◆ **DIRECTIVE**:
Can you reproduce every line of text in the records below, word for word, leaving out the pictures?

◆ **DATA UNDER STUDY**:
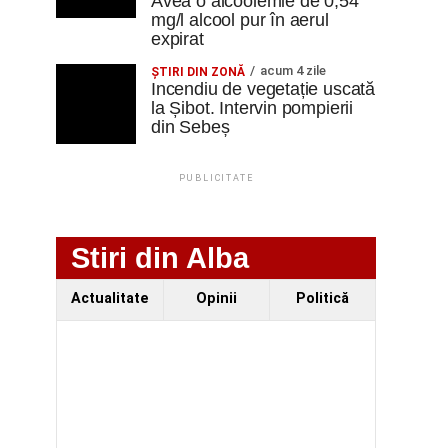
Avea o alcoolemie de 0,54
mg/l alcool pur în aerul
expirat
acum 4 zile
ŞTIRI DIN ZONĂ
Incendiu de vegetație uscată
la Șibot. Intervin pompierii
din Sebeș
PUBLICITATE
Stiri din Alba
Actualitate
Opinii
Politică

◆ **OUTPUT FOR THIS EXERCISE**:
Avea o alcoolemie de 0,54
mg/l alcool pur în aerul
expirat
acum 4 zile
ŞTIRI DIN ZONĂ
Incendiu de vegetație uscată
la Șibot. Intervin pompierii
din Sebeș
PUBLICITATE
Stiri din Alba
Actualitate
Opinii
Politică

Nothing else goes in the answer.